Copy out the article page on abusive supervision below word for word, from the author list through the final sentence.

▶ Page extract
==*==

Liang-Chih Huang (Department of Labor Relations, National Chung Cheng University, Min-Hsiung, Taiwan)
Chun-Hui Su (Operation Department, Yeong Chin Machinery Industries Co., Inc)
Cheng-Chen Lin (Department of Business Administration, National Pingtung University of Science and Technology, Pingtung, Taiwan)
Szu-Chi Lu (Department of Business Administration, National Pingtung University of Science and Technology, Pingtung, Taiwan)

Chinese Management Studies

ISSN: 1750-614X

Article publication date: 5 June 2019

Issue publication date: 31 July 2019

1196

Abstract

Purpose

The purpose of this paper is to attempt to unlock how and why abusive supervision influences employees’ day-to-day behaviors. Thus, the present study proposes that employees who are continuously faced with a supervisor’s hostile verbal and nonverbal behavior might obstruct their willingness to exhibit two different kinds of extra-role behaviors [i.e. organizational citizenship behavior (OCB) and voice] because sustained abusive behavior might hinder employees from their tasks and result in disengagement. Abused employees are more likely to disengage from their current tasks, and this is likely to in turn result in lower OCB and voice.

Design/methodology/approach

The data were collected from a Taiwan mid-sized high-tech manufacturing company. The present study adopted a within-person approach (a daily-basis research design) and collected data from 60 front-line employees over 10 working days. Although all variables were self-rated, common method variance is minor. Confirmatory factor analysis (CFA) was conducted to ensure discriminant and convergent validity, and hierarchical linear modeling (HLM) was used to test the hypotheses.

==*==

▶ Given material
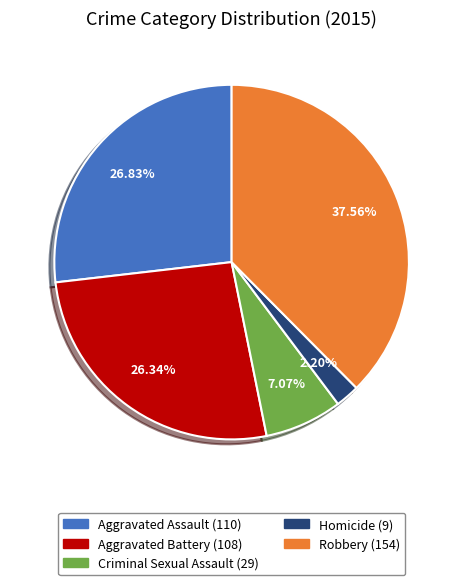

How many slices are in this pie chart?

5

==*==

▶ Response to the exercise
Liang-Chih Huang (Department of Labor Relations, National Chung Cheng University, Min-Hsiung, Taiwan)
Chun-Hui Su (Operation Department, Yeong Chin Machinery Industries Co., Inc)
Cheng-Chen Lin (Department of Business Administration, National Pingtung University of Science and Technology, Pingtung, Taiwan)
Szu-Chi Lu (Department of Business Administration, National Pingtung University of Science and Technology, Pingtung, Taiwan)

Chinese Management Studies

ISSN: 1750-614X

Article publication date: 5 June 2019

Issue publication date: 31 July 2019

1196

Abstract

Purpose

The purpose of this paper is to attempt to unlock how and why abusive supervision influences employees’ day-to-day behaviors. Thus, the present study proposes that employees who are continuously faced with a supervisor’s hostile verbal and nonverbal behavior might obstruct their willingness to exhibit two different kinds of extra-role behaviors [i.e. organizational citizenship behavior (OCB) and voice] because sustained abusive behavior might hinder employees from their tasks and result in disengagement. Abused employees are more likely to disengage from their current tasks, and this is likely to in turn result in lower OCB and voice.

Design/methodology/approach

The data were collected from a Taiwan mid-sized high-tech manufacturing company. The present study adopted a within-person approach (a daily-basis research design) and collected data from 60 front-line employees over 10 working days. Although all variables were self-rated, common method variance is minor. Confirmatory factor analysis (CFA) was conducted to ensure discriminant and convergent validity, and hierarchical linear modeling (HLM) was used to test the hypotheses.